Kulynych, now 83, is the son of Ukranian immigrants and left Pennsylvania's coal-mining country after high school to work for the Civilian Conservation Corps. Later, he moved to the National Park Service, attended the Merchant Marine Academy, got married, served in World War II, and used his GI benefits to pay for accounting school. In 1946, owners of the North Wilkesboro Hardware, Lowe and Buchan, hired him at US $25 a week.

As he worked his way up in the company, he saw the business grow immensely over the years, and he was able to contribute to the company's foundation and retirement plan. Now, Lowe's has more than 1,000 hardware stores nationwide with annual sales of more than US $30 billion. Kulynych's bank account grew with the company, and the one share of Lowe's stock bought for US $12.25 when the company went public in 1961 is now worth US $28,000.

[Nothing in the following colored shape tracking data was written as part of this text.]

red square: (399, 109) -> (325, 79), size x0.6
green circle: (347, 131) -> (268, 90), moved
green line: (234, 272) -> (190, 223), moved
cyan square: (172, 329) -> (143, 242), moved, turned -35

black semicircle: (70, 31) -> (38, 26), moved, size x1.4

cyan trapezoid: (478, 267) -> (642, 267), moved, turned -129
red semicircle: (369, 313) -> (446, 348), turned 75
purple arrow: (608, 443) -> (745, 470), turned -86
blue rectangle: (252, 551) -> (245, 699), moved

One of Kulynych's proudest accomplishments has been paying for the education of his two daughters, six grandchildren, and five great-grandchildren. He has also donated millions to the two family philanthropic foundations run by his daughters. Being able to distribute considerable income "makes you get up in the morning and go to work," says Kulynyvh. "It's been a good life."


Scott and Mandi Leonard


After Scott and Mandi Leonard's wedding in 1996, they decided to take a business risk. Scott quit his job as a stockbroker and started his own financial-planning business. With no clients, no income, and a big mortgage, the Leonards faced financial troubles, only to be bailed out by Mandi's jobs with technology companies. Her jobs with Oracle and PeopleSoft helped her earn valuable stock options during the late 1990s. The couple sold their PeopleSoft stock, which had risen from US $6 to US $43 and began to invest in real estate, a decision that proved to be quite lucrative. Their home, which they bought for US $800,000 in Hermosa Beach, has been recently appraised for US $1.45 million. Furthermore, they bought a historic, but rundown house overlooking the water in Redondo Beach for US $250,000, which is now worth US $1.8 million.

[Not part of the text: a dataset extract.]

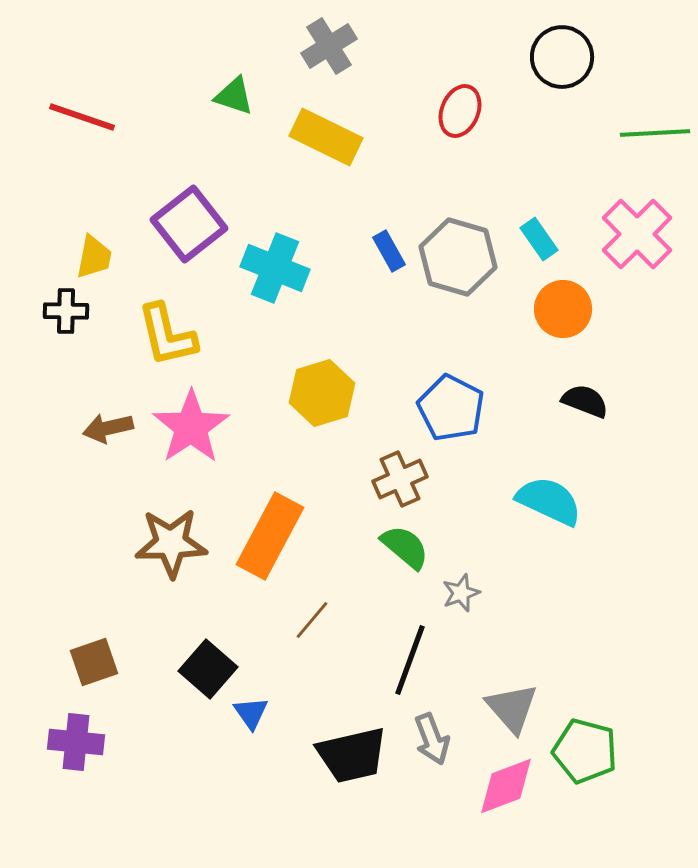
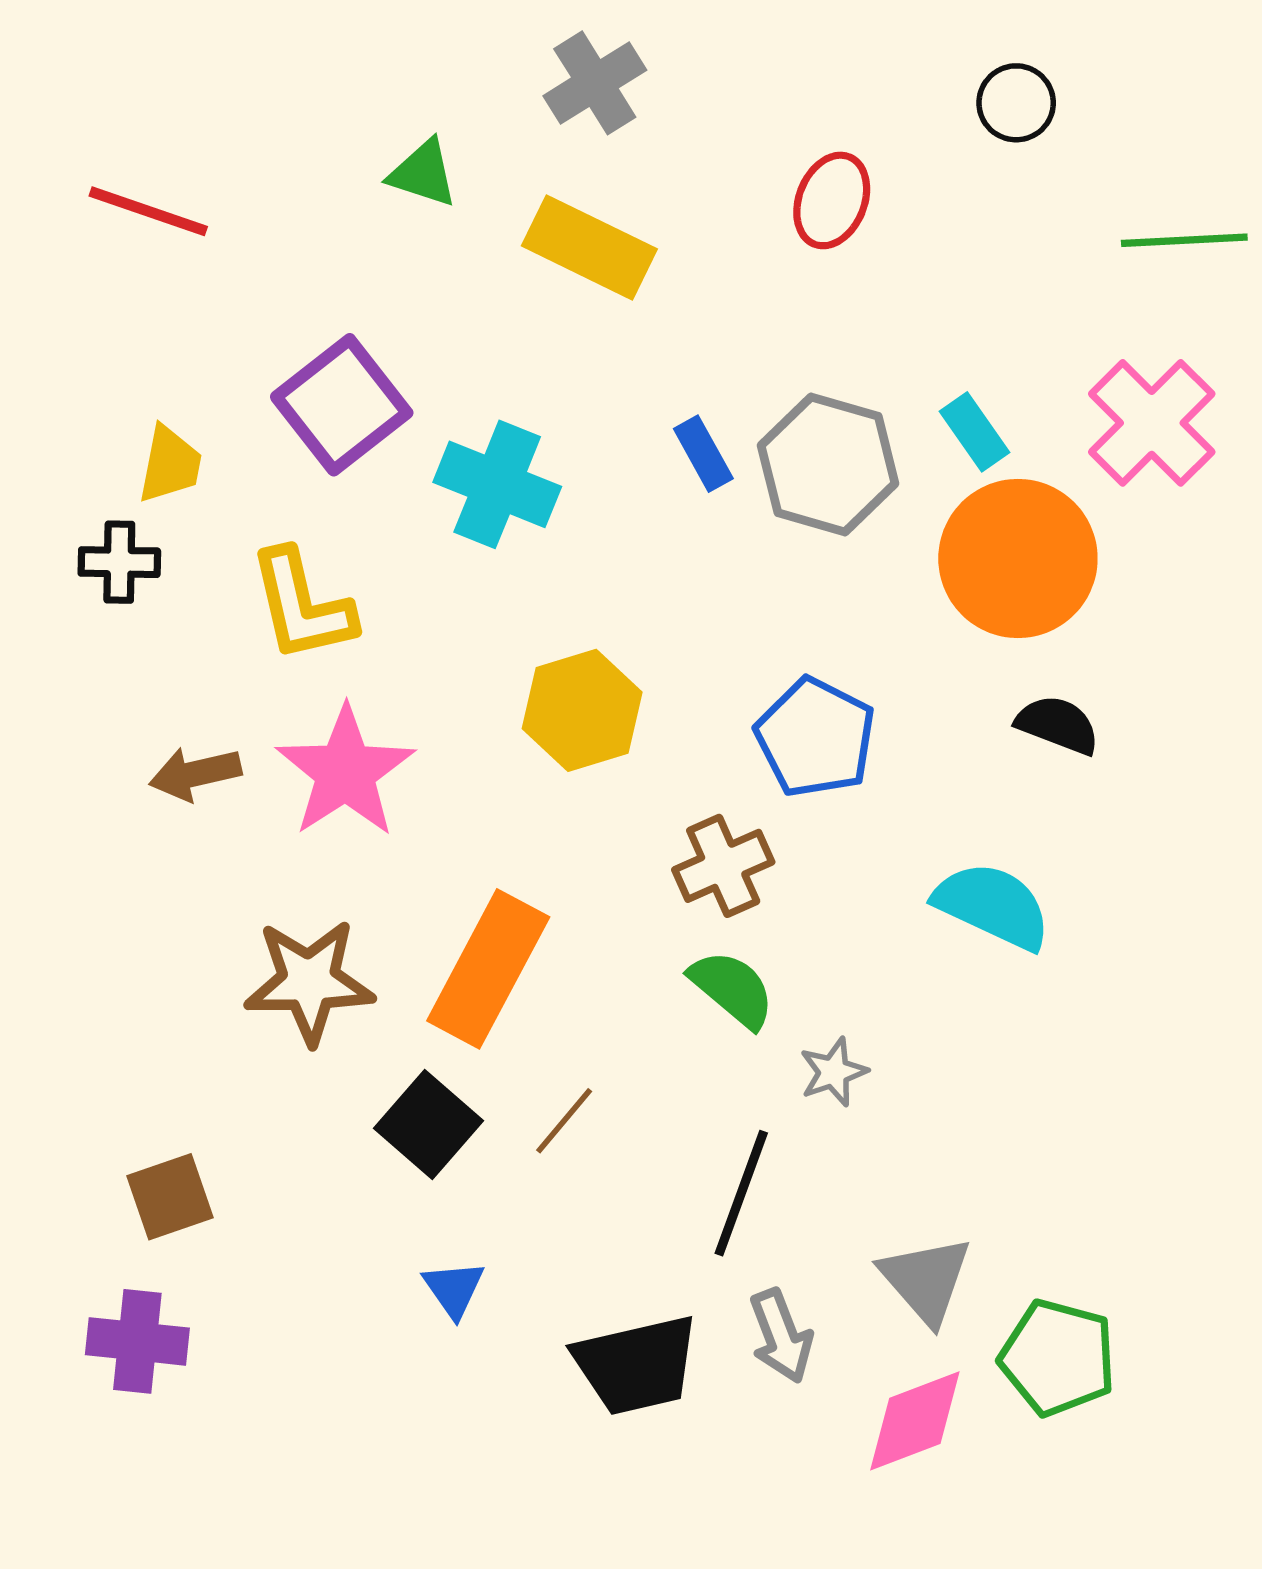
black circle: (562, 57) -> (1016, 103), size x0.7
orange circle: (563, 309) -> (1018, 558), size x1.5
black square: (208, 669) -> (428, 1124), moved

Having taken advantage of California's real estate surge, the Leonards have enough home equity plus savings to put them easily in millionaire territory. Furthermore, Scott's business has taken off and now he manages about US $100 million in assets for his clients. The Leonards feel they owe their success to keeping their eyes on their long-term goals, knowing their own strengths and weaknesses and distinguishing between a calculated risk and a gamble.

Chip and Kim McAllister

Two years ago, Chip and Kim McAllister thought they had hit rock bottom. Their information technology firm had just gone bankrupt as the result of a bad business partnership. Their house was in foreclosure, they had two kids at home, and neither Chip nor Kim had a job.

Feeling desperate, Chip came up with the idea of anchoring a spot on The Amazing Race, the reality TV show in which 12 couples take part in a stunt-packed race around the world. They competed against 9,000 other applicants to get on the show, qualifying with an eye-catching video and a series of successful interviews. Once chosen, the McAllisters spent US $1,000 of their own money on equipment, then grabbed their new backpacks and set off on the expedition.

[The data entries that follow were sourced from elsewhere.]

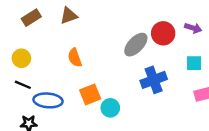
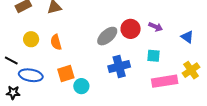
yellow circle: (21, 58) -> (31, 39), moved

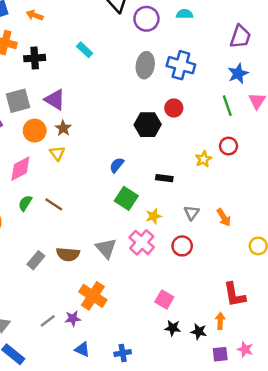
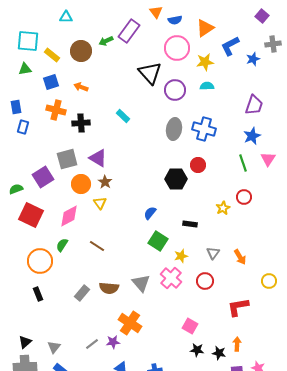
green semicircle: (25, 203) -> (62, 245), moved
red L-shape: (234, 295) -> (238, 307), moved, turned 90

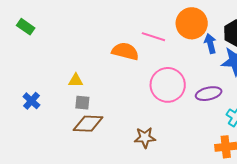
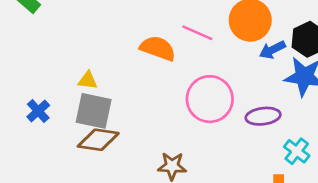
blue arrow: (210, 44) -> (272, 50), turned -108
blue cross: (31, 101) -> (38, 111), moved
gray square: (82, 103) -> (94, 111), size x1.8

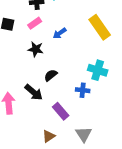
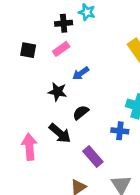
blue arrow: (60, 33) -> (81, 73), moved
black star: (36, 49) -> (57, 92), moved

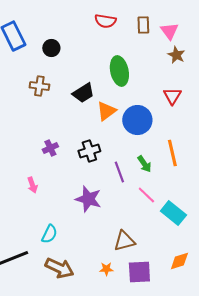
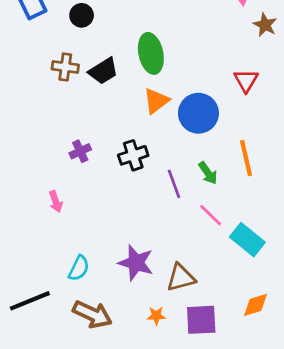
brown star: (176, 55) -> (265, 25), moved
green ellipse: (119, 71) -> (151, 53), moved
black trapezoid: (83, 93) -> (103, 71), moved
purple star: (88, 199) -> (136, 263), moved

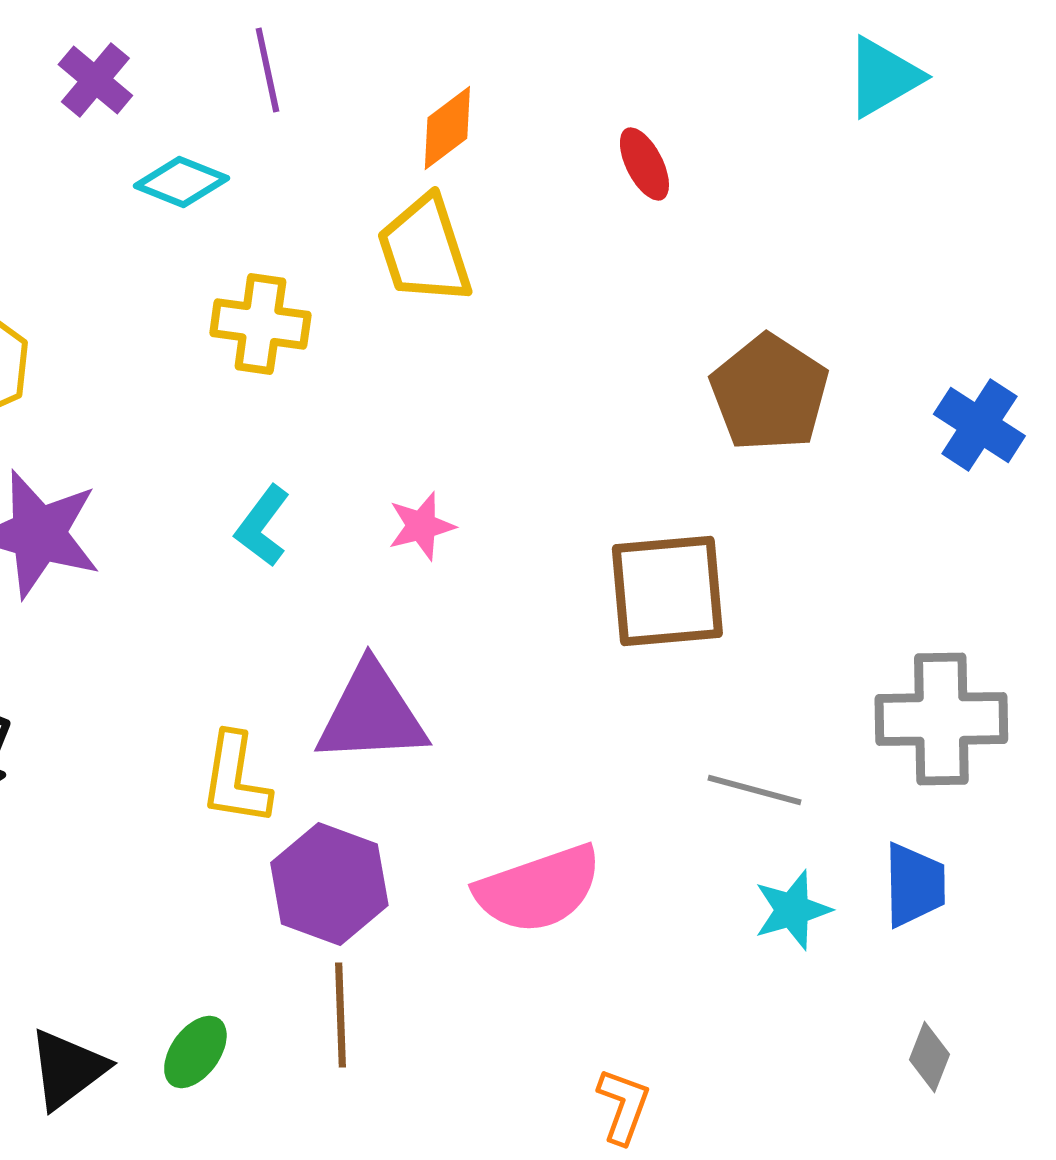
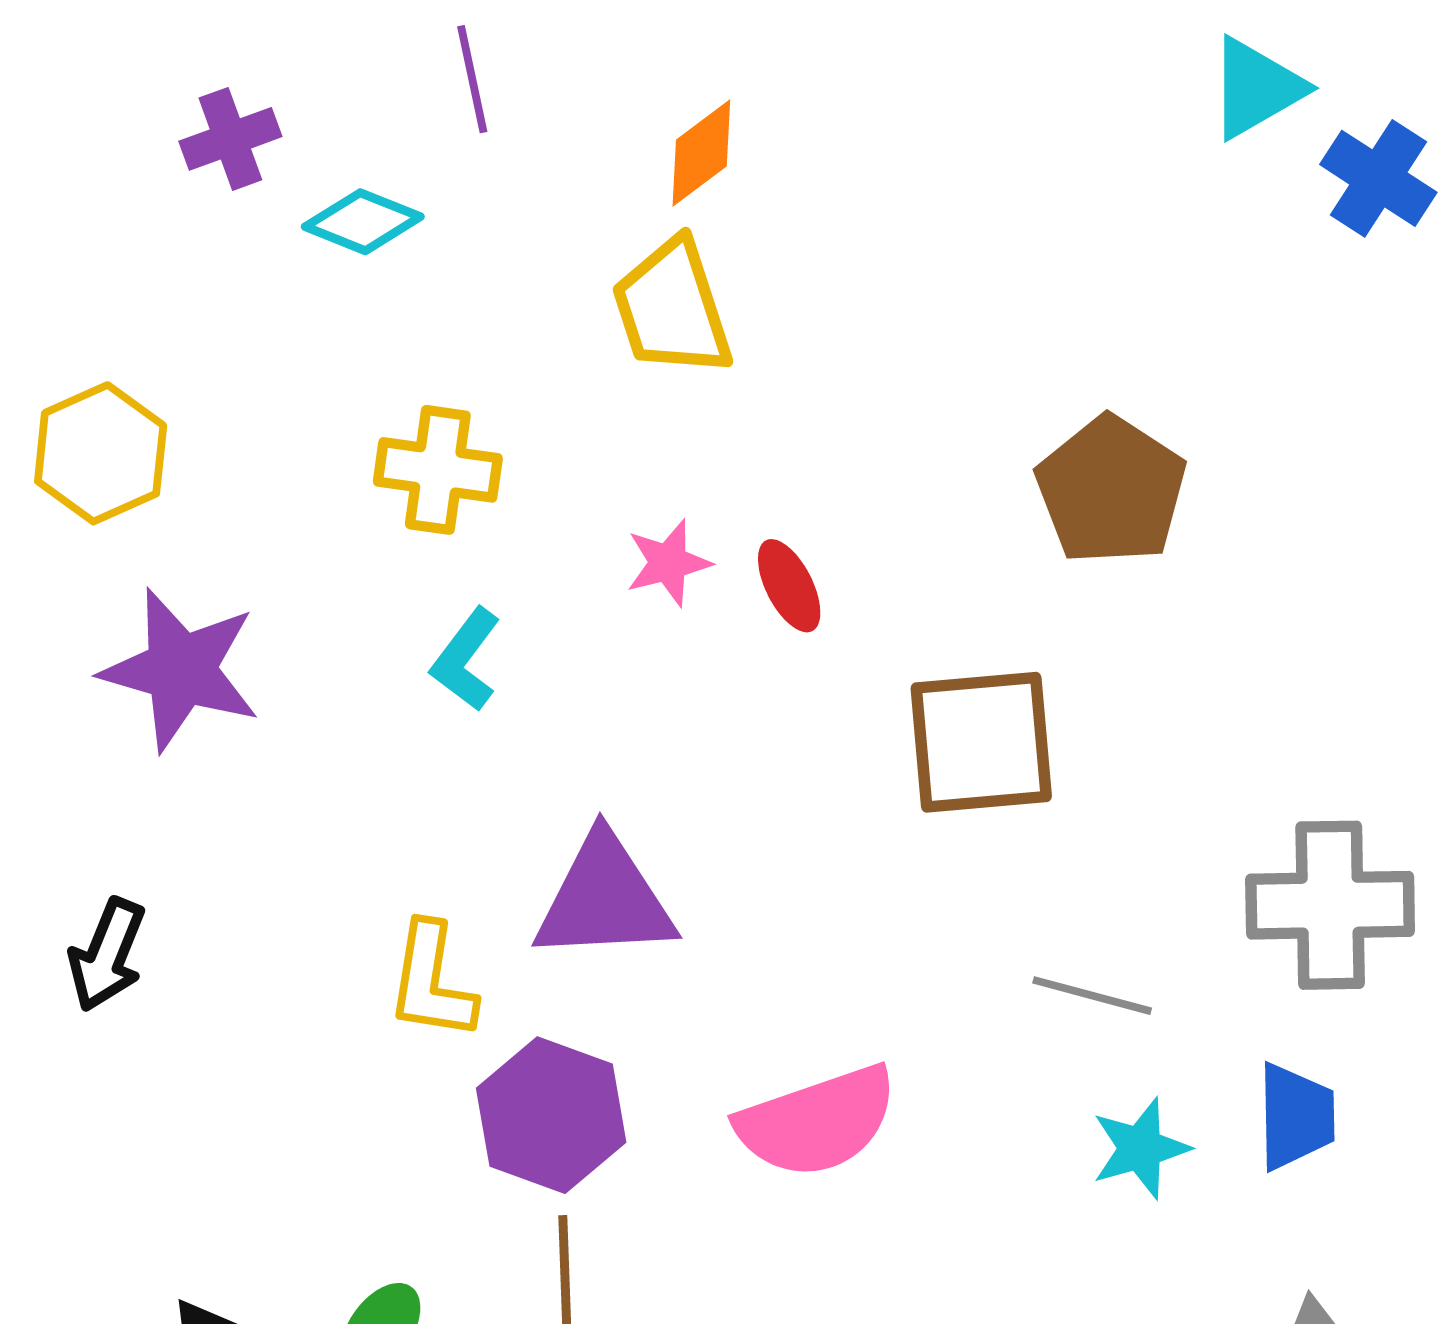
purple cross: (95, 80) -> (230, 139), moved, turned 30
red ellipse: (644, 164) -> (789, 586), moved
yellow cross: (260, 324) -> (438, 470), moved
blue cross: (979, 425) -> (1378, 178), moved
pink star: (421, 526) -> (668, 563), moved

After scaling cliffs, trekking up ski slopes and eating two pounds plus of caviar in one sitting, they won the show by booking a flight that got them to their final destination 10 minutes ahead of the second-place team. Chip and Kim each received a check for US $500,000, holding half a million bucks in their hands before giving up about US $350,000 in taxes. They were able to spare their house, valued at US $1.8 million. They donated a portion of their winnings to their church and invested the rest in business enterprises. The McAllister's were general favorites on the show, and since then, they have parlayed their TV exposure into a career as inspiration speakers, giving lectures on teamwork, and how to build a successful marriage.

Though we hear much more about the Oprah's and Bill Gates's out there, these determined people demonstrate the possibility of the American dream, taking a risk on a business venture and sticking with it out until the millions start coming in! Power to them!